◆ **Task goal**
Images appear in the records below; leave them out and repeat everything else exactly.

◆ **The data**
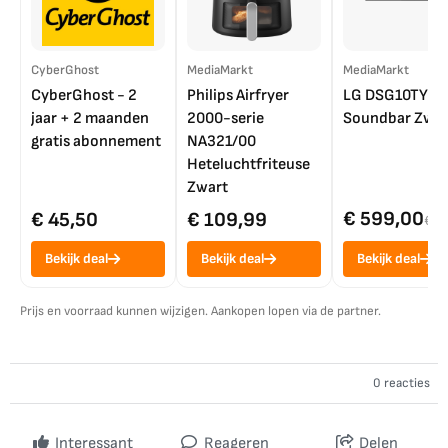
CyberGhost
MediaMarkt
MediaMarkt
CyberGhost - 2
Philips Airfryer
LG DSG10TY
jaar + 2 maanden
2000-serie
Soundbar Zwar
gratis abonnement
NA321/00
Heteluchtfriteuse
Zwart
€ 599,00
€ 45,50
€ 109,99
€ 7
Bekijk deal
Bekijk deal
Bekijk deal
Prijs en voorraad kunnen wijzigen. Aankopen lopen via de partner.
0 reacties
Interessant
Reageren
Delen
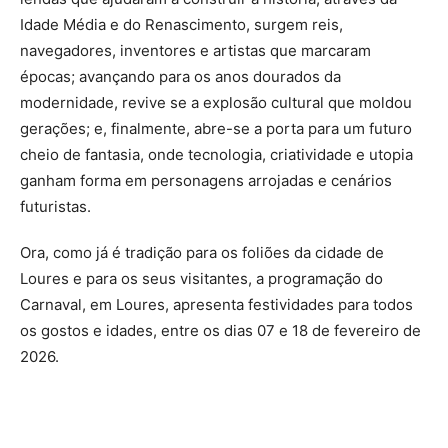
Idade Média e do Renascimento, surgem reis,
navegadores, inventores e artistas que marcaram
épocas; avançando para os anos dourados da
modernidade, revive se a explosão cultural que moldou
gerações; e, finalmente, abre-se a porta para um futuro
cheio de fantasia, onde tecnologia, criatividade e utopia
ganham forma em personagens arrojadas e cenários
futuristas.
Ora, como já é tradição para os foliões da cidade de
Loures e para os seus visitantes, a programação do
Carnaval, em Loures, apresenta festividades para todos
os gostos e idades, entre os dias 07 e 18 de fevereiro de
2026.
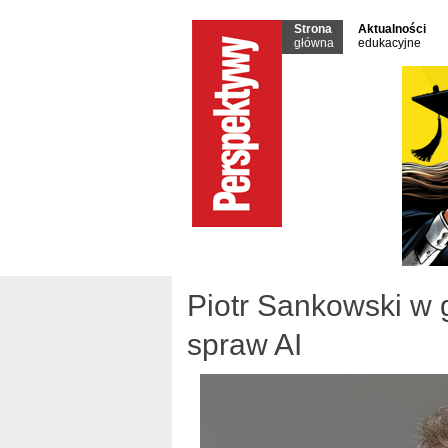
Strona
Aktualności
główna
edukacyjne
Piotr Sankowski w
spraw AI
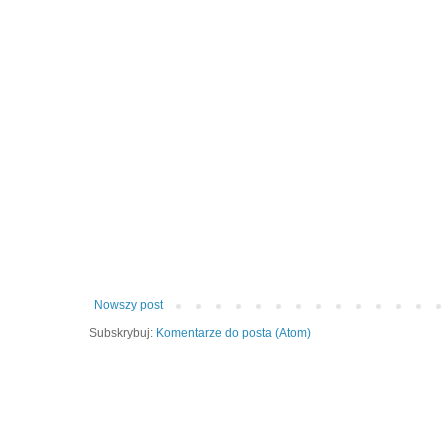
Nowszy post
Subskrybuj:
Komentarze do posta (Atom)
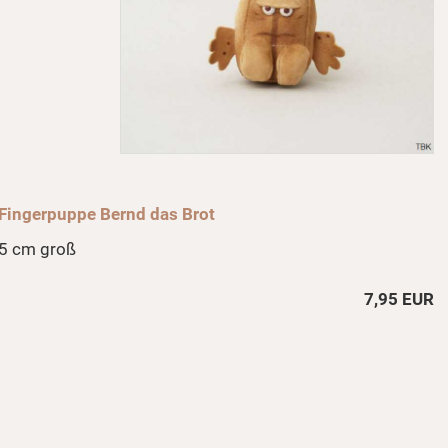
Fingerpuppe Bernd das Brot
5 cm groß
7,95 EUR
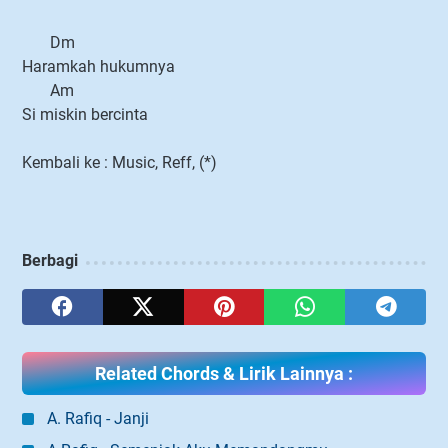
Dm
Haramkah hukumnya
Am
Si miskin bercinta
Kembali ke : Music, Reff, (*)
Berbagi
Related Chords & Lirik Lainnya :
A. Rafiq - Janji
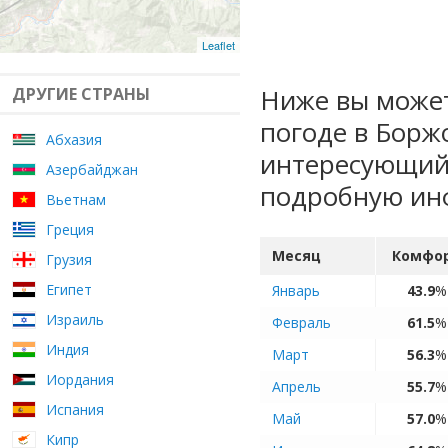
Leaflet
Ниже вы может
ДРУГИЕ СТРАНЫ
погоде в Борж
Абхазия
интересующий 
Азербайджан
подробную ин
Вьетнам
Греция
Месяц
Комфо
Грузия
Египет
Январь
43.9
%
Израиль
Февраль
61.5
%
Индия
Март
56.3
%
Иордания
Апрель
55.7
%
Испания
Май
57.0
%
Кипр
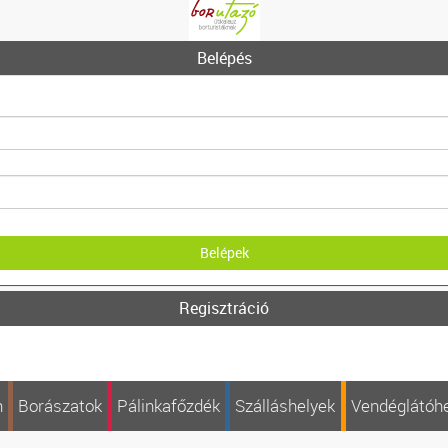
Belépés
Regisztráció
n
Borászatok
Pálinkafőzdék
Szálláshelyek
Vendéglátóh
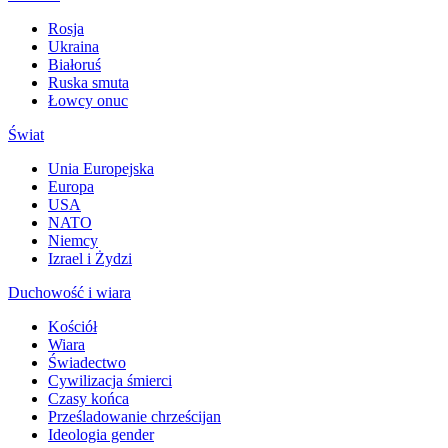
Rosja
Ukraina
Białoruś
Ruska smuta
Łowcy onuc
Świat
Unia Europejska
Europa
USA
NATO
Niemcy
Izrael i Żydzi
Duchowość i wiara
Kościół
Wiara
Świadectwo
Cywilizacja śmierci
Czasy końca
Prześladowanie chrześcijan
Ideologia gender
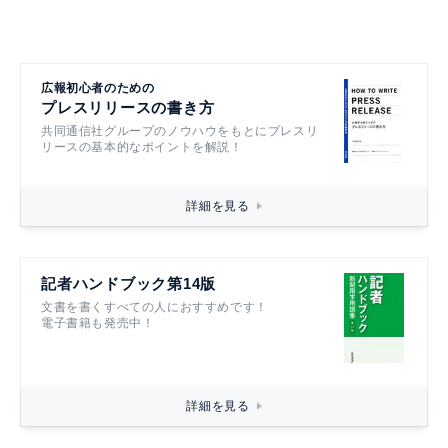
広報初心者のための
プレスリリースの書き方
共同通信社グループのノウハウをもとにプレスリ
リースの基本的なポイントを解説！
詳細を見る
記者ハンドブック第14版
文書を書くすべての人におすすめです！
電子書籍も発売中！
詳細を見る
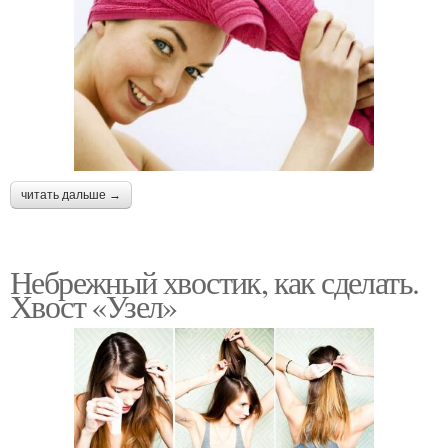
читать дальше →
Небрежный хвостик, как сделать.
Хвост «Узел»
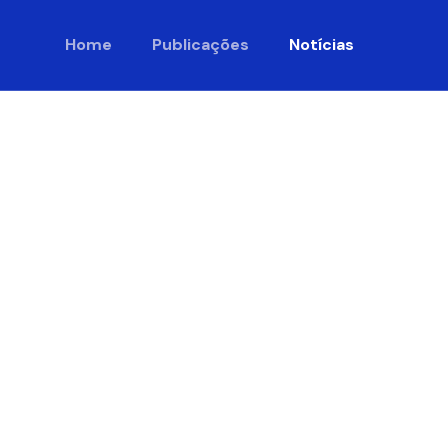
Home
Publicações
Notícias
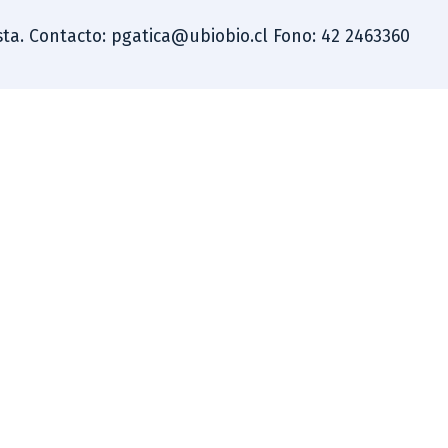
dista. Contacto: pgatica@ubiobio.cl Fono: 42 2463360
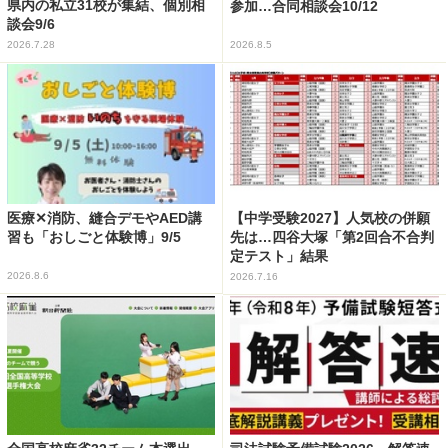
県内の私立31校が集結、個別相
参加…合同相談会10/12
談会9/6
2026.7.28
2026.8.5
医療✕消防、縫合デモやAED講
【中学受験2027】人気校の併願
習も「おしごと体験博」9/5
先は…四谷大塚「第2回合不合判
定テスト」結果
2026.8.6
2026.7.16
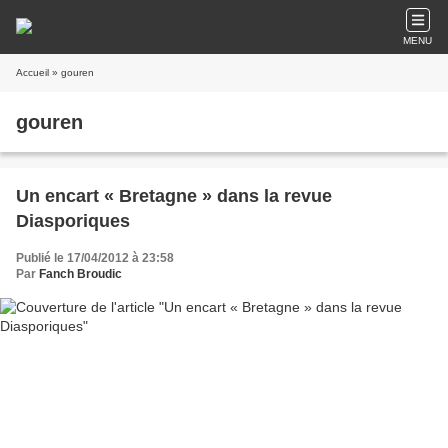
MENU
Accueil
» gouren
gouren
Un encart « Bretagne » dans la revue
Diasporiques
Publié le 17/04/2012 à 23:58
Par
Fanch Broudic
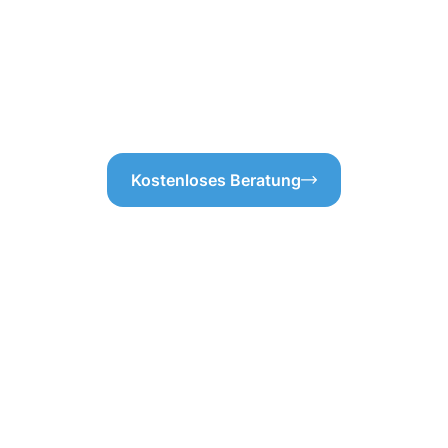
funktionsfähig bleibt.Wenn Si
sind, wissen Sie, wie wichtig 
Verstopfte Rinnen können sch
auf unsere Expertise und geni
besten Händen sind!
Kostenloses Beratung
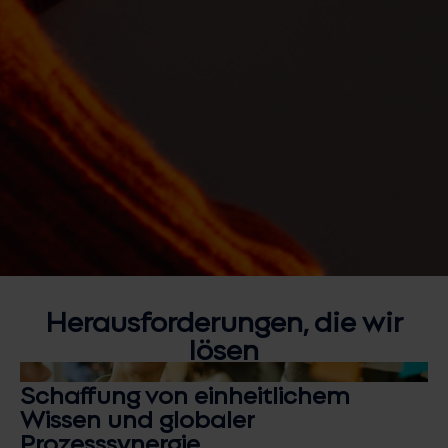
Herausforderungen, die wir
lösen
Schaffung von einheitlichem
Wissen und globaler
Prozesssynergie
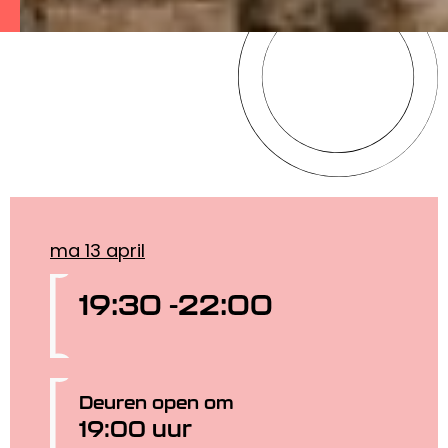
ma 13 april
19:30 -
22:00
Deuren open om
19:00 uur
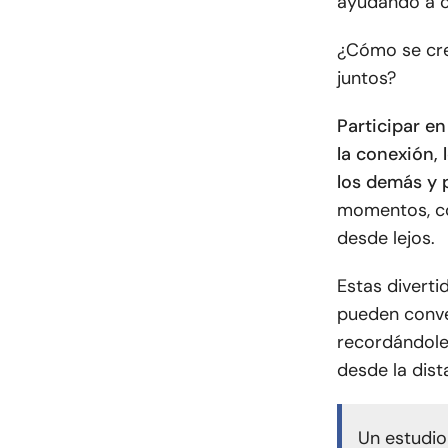
ayudando a ce
¿Cómo se cr
juntos?
Participar e
la conexión, 
los demás y 
momentos, co
desde lejos.
Estas diverti
pueden conver
recordándole
desde la dist
Un estudi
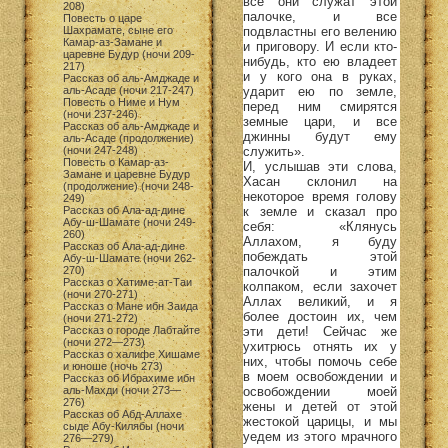
все они служат этой
208)
палочке, и все
Повесть о царе
подвластны его велению
Шахрамате, сыне его
Камар-аз-Замане и
и приговору. И если кто-
царевне Будур (ночи 209-
нибудь, кто ею владеет
217)
и у кого она в руках,
Рассказ об аль-Амджаде и
ударит ею по земле,
аль-Асаде (ночи 217-247)
Повесть о Ниме и Нум
перед ним смирятся
(ночи 237-246)
земные цари, и все
Рассказ об аль-Амджаде и
джинны будут ему
аль-Асаде (продолжение)
служить».
(ночи 247-248)
Повесть о Камар-аз-
И, услышав эти слова,
Замане и царевне Будур
Хасан склонил на
(продолжение) (ночи 248-
некоторое время голову
249)
к земле и сказал про
Рассказ об Ала-ад-дине
Абу-ш-Шамате (ночи 249-
себя: «Клянусь
260)
Аллахом, я буду
Рассказ об Ала-ад-дине
побеждать этой
Абу-ш-Шамате (ночи 262-
палочкой и этим
270)
Рассказ о Хатиме-ат-Таи
колпаком, если захочет
(ночи 270-271)
Аллах великий, и я
Рассказ о Мане ибн Заида
более достоин их, чем
(ночи 271-272)
эти дети! Сейчас же
Рассказ о городе Лабтайте
(ночи 272—273)
ухитрюсь отнять их у
Рассказ о халифе Хишаме
них, чтобы помочь себе
и юноше (ночь 273)
в моем освобождении и
Рассказ об Ибрахиме ибн
освобождении моей
аль-Махди (ночи 273—
276)
жены и детей от этой
Рассказ об Абд-Аллахе
жестокой царицы, и мы
сыде Абу-Килябы (ночи
уедем из этого мрачного
276—279)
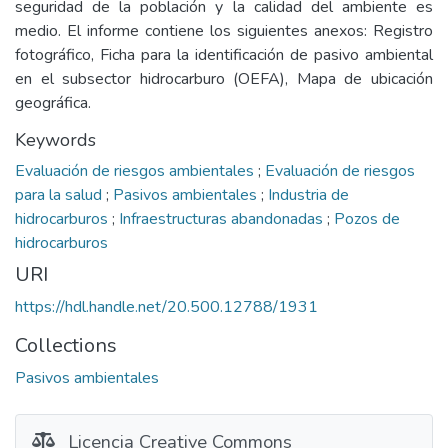
seguridad de la población y la calidad del ambiente es
medio. El informe contiene los siguientes anexos: Registro
fotográfico, Ficha para la identificación de pasivo ambiental
en el subsector hidrocarburo (OEFA), Mapa de ubicación
geográfica.
Keywords
Evaluación de riesgos ambientales
;
Evaluación de riesgos
para la salud
;
Pasivos ambientales
;
Industria de
hidrocarburos
;
Infraestructuras abandonadas
;
Pozos de
hidrocarburos
URI
https://hdl.handle.net/20.500.12788/1931
Collections
Pasivos ambientales
Licencia Creative Commons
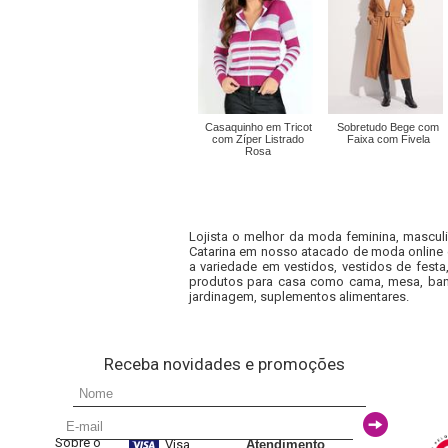
Casaquinho em Tricot
Sobretudo Bege com
com Zíper Listrado
Faixa com Fivela
Rosa
Lojista o melhor da moda feminina, masculi
Catarina em nosso atacado de moda online e
a variedade em vestidos, vestidos de fest
produtos para casa como cama, mesa, banh
jardinagem, suplementos alimentares.
Receba novidades e promoções
Sobre o
Visa
Atendimento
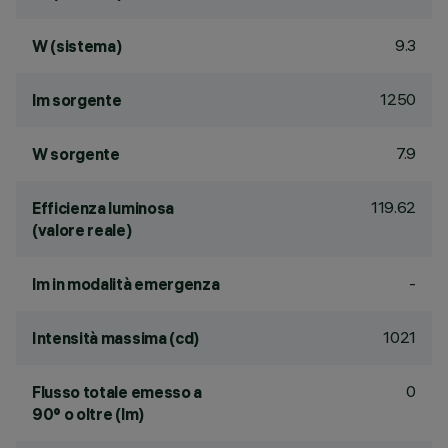
9.3
W (sistema)
1250
lm sorgente
7.9
W sorgente
119.62
Efficienza luminosa
(valore reale)
-
lm in modalità emergenza
1021
Intensità massima (cd)
0
Flusso totale emesso a
90° o oltre (lm)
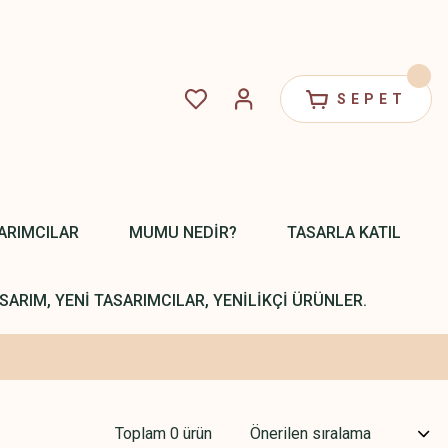
SEPET
ARIMCILAR
MUMU NEDİR?
TASARLA KATIL
SARIM, YENİ TASARIMCILAR, YENİLİKÇİ ÜRÜNLER.
Toplam 0 ürün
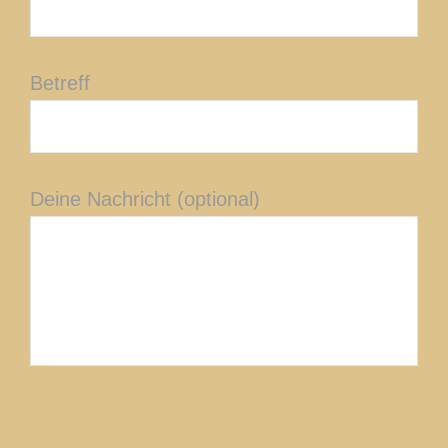
Betreff
Deine Nachricht (optional)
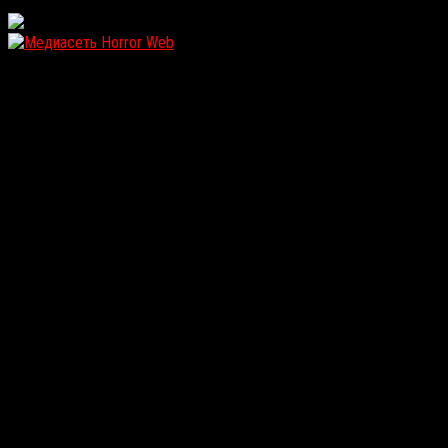
WordPress: 12.12MB | MySQL:107 | 1,236sec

◆ **Written answer**
CyberGhost
MediaMarkt
MediaMarkt
CyberGhost - 2
Philips Airfryer
LG DSG10TY
jaar + 2 maanden
2000-serie
Soundbar Zwar
gratis abonnement
NA321/00
Heteluchtfriteuse
Zwart
€ 599,00
€ 45,50
€ 109,99
€ 7
Bekijk deal
Bekijk deal
Bekijk deal
Prijs en voorraad kunnen wijzigen. Aankopen lopen via de partner.
0 reacties
Interessant
Reageren
Delen
Idade Média e do Renascimento, surgem reis,
navegadores, inventores e artistas que marcaram
épocas; avançando para os anos dourados da
modernidade, revive se a explosão cultural que moldou
gerações; e, finalmente, abre-se a porta para um futuro
cheio de fantasia, onde tecnologia, criatividade e utopia
ganham forma em personagens arrojadas e cenários
futuristas.
Ora, como já é tradição para os foliões da cidade de
Loures e para os seus visitantes, a programação do
Carnaval, em Loures, apresenta festividades para todos
os gostos e idades, entre os dias 07 e 18 de fevereiro de
2026.
Strona
Aktualności
główna
edukacyjne
Piotr Sankowski w
spraw AI
Nowszy post
Subskrybuj:
Komentarze do posta (Atom)
Fingerpuppe Bernd das Brot
5 cm groß
7,95 EUR
Dm
Haramkah hukumnya
Am
Si miskin bercinta
Kembali ke : Music, Reff, (*)
Berbagi
Related Chords & Lirik Lainnya :
A. Rafiq - Janji
Leaflet
Ниже вы может
ДРУГИЕ СТРАНЫ
погоде в Борж
Абхазия
интересующий 
Азербайджан
подробную ин
Вьетнам
Греция
Месяц
Комфо
Грузия
Египет
Январь
43.9
%
Израиль
Февраль
61.5
%
Индия
Март
56.3
%
Иордания
Апрель
55.7
%
Испания
Май
57.0
%
Кипр
Belépés
Regisztráció
n
Borászatok
Pálinkafőzdék
Szálláshelyek
Vendéglátóh
Rosja
Ukraina
Białoruś
Ruska smuta
Łowcy onuc
Świat
Unia Europejska
Europa
USA
NATO
Niemcy
Izrael i Żydzi
Duchowość i wiara
Kościół
Wiara
Świadectwo
Cywilizacja śmierci
Czasy końca
Prześladowanie chrześcijan
Ideologia gender
広報初心者のための
プレスリリースの書き方
共同通信社グループのノウハウをもとにプレスリ
リースの基本的なポイントを解説！
詳細を見る
記者ハンドブック第14版
文書を書くすべての人におすすめです！
電子書籍も発売中！
詳細を見る
читать дальше →
Небрежный хвостик, как сделать.
Хвост «Узел»
Home
Publicações
Notícias
dista. Contacto: pgatica@ubiobio.cl Fono: 42 2463360
県内の私立31校が集結、個別相
参加…合同相談会10/12
談会9/6
2026.7.28
2026.8.5
医療✕消防、縫合デモやAED講
【中学受験2027】人気校の併願
習も「おしごと体験博」9/5
先は…四谷大塚「第2回合不合判
定テスト」結果
2026.8.6
2026.7.16
MENU
Accueil
» gouren
gouren
Un encart « Bretagne » dans la revue
Diasporiques
Publié le 17/04/2012 à 23:58
Par
Fanch Broudic
funktionsfähig bleibt.Wenn Si
sind, wissen Sie, wie wichtig 
Verstopfte Rinnen können sch
auf unsere Expertise und geni
besten Händen sind!
Kostenloses Beratung
Herausforderungen, die wir
lösen
Schaffung von einheitlichem
Wissen und globaler
Prozesssynergie
ma 13 april
19:30 -
22:00
Deuren open om
19:00 uur
ayudando a ce
¿Cómo se cr
juntos?
Participar e
la conexión, 
los demás y 
momentos, co
desde lejos.
Estas diverti
pueden conver
recordándole
desde la dist
Un estudi
все они служат этой
208)
палочке, и все
Повесть о царе
подвластны его велению
Шахрамате, сыне его
Камар-аз-Замане и
и приговору. И если кто-
царевне Будур (ночи 209-
нибудь, кто ею владеет
217)
и у кого она в руках,
Рассказ об аль-Амджаде и
ударит ею по земле,
аль-Асаде (ночи 217-247)
Повесть о Ниме и Нум
перед ним смирятся
(ночи 237-246)
земные цари, и все
Рассказ об аль-Амджаде и
джинны будут ему
аль-Асаде (продолжение)
служить».
(ночи 247-248)
Повесть о Камар-аз-
И, услышав эти слова,
Замане и царевне Будур
Хасан склонил на
(продолжение) (ночи 248-
некоторое время голову
249)
к земле и сказал про
Рассказ об Ала-ад-дине
Абу-ш-Шамате (ночи 249-
себя: «Клянусь
260)
Аллахом, я буду
Рассказ об Ала-ад-дине
побеждать этой
Абу-ш-Шамате (ночи 262-
палочкой и этим
270)
Рассказ о Хатиме-ат-Таи
колпаком, если захочет
(ночи 270-271)
Аллах великий, и я
Рассказ о Мане ибн Заида
более достоин их, чем
(ночи 271-272)
эти дети! Сейчас же
Рассказ о городе Лабтайте
(ночи 272—273)
ухитрюсь отнять их у
Рассказ о халифе Хишаме
них, чтобы помочь себе
и юноше (ночь 273)
в моем освобождении и
Рассказ об Ибрахиме ибн
освобождении моей
аль-Махди (ночи 273—
276)
жены и детей от этой
Рассказ об Абд-Аллахе
жестокой царицы, и мы
сыде Абу-Килябы (ночи
уедем из этого мрачного
276—279)
seguridad de la población y la calidad del ambiente es
medio. El informe contiene los siguientes anexos: Registro
fotográfico, Ficha para la identificación de pasivo ambiental
en el subsector hidrocarburo (OEFA), Mapa de ubicación
geográfica.
Keywords
Evaluación de riesgos ambientales
;
Evaluación de riesgos
para la salud
;
Pasivos ambientales
;
Industria de
hidrocarburos
;
Infraestructuras abandonadas
;
Pozos de
hidrocarburos
URI
https://hdl.handle.net/20.500.12788/1931
Collections
Pasivos ambientales
Licencia Creative Commons
Casaquinho em Tricot
Sobretudo Bege com
com Zíper Listrado
Faixa com Fivela
Rosa
Lojista o melhor da moda feminina, masculi
Catarina em nosso atacado de moda online e
a variedade em vestidos, vestidos de fest
produtos para casa como cama, mesa, banh
jardinagem, suplementos alimentares.
Receba novidades e promoções
Sobre o
Visa
Atendimento
9.3
W (sistema)
1250
lm sorgente
7.9
W sorgente
119.62
Efficienza luminosa
(valore reale)
-
lm in modalità emergenza
1021
Intensità massima (cd)
0
Flusso totale emesso a
90° o oltre (lm)
SEPET
ARIMCILAR
MUMU NEDİR?
TASARLA KATIL
SARIM, YENİ TASARIMCILAR, YENİLİKÇİ ÜRÜNLER.
Toplam 0 ürün
Betreff
Deine Nachricht (optional)
WordPress: 12.12MB | MySQL:107 | 1,236sec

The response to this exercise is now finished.